• Work task
Locate each line in the listing below that contains the word "offre" and copy those lines in full.
==== Dataset content ====
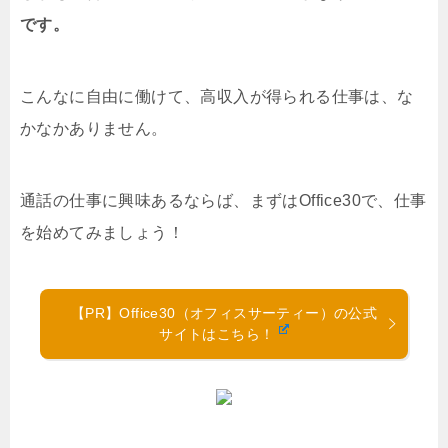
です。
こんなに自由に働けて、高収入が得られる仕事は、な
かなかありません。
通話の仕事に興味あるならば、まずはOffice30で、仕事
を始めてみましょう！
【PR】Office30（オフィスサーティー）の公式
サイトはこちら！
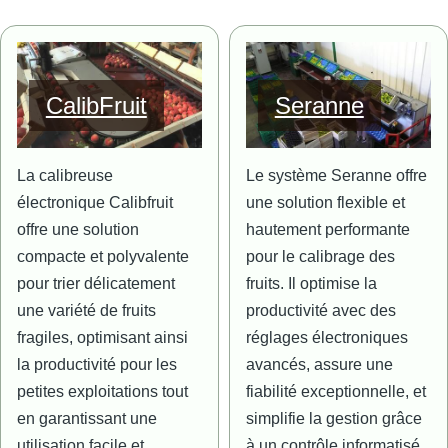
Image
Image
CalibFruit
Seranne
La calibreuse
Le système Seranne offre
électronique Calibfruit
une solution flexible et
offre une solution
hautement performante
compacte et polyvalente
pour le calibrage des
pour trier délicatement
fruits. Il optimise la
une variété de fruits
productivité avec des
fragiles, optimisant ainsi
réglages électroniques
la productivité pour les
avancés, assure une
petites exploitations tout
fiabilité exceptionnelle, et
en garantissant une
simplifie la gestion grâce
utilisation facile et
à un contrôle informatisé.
====
• Result below
Le système Seranne offre
offre une solution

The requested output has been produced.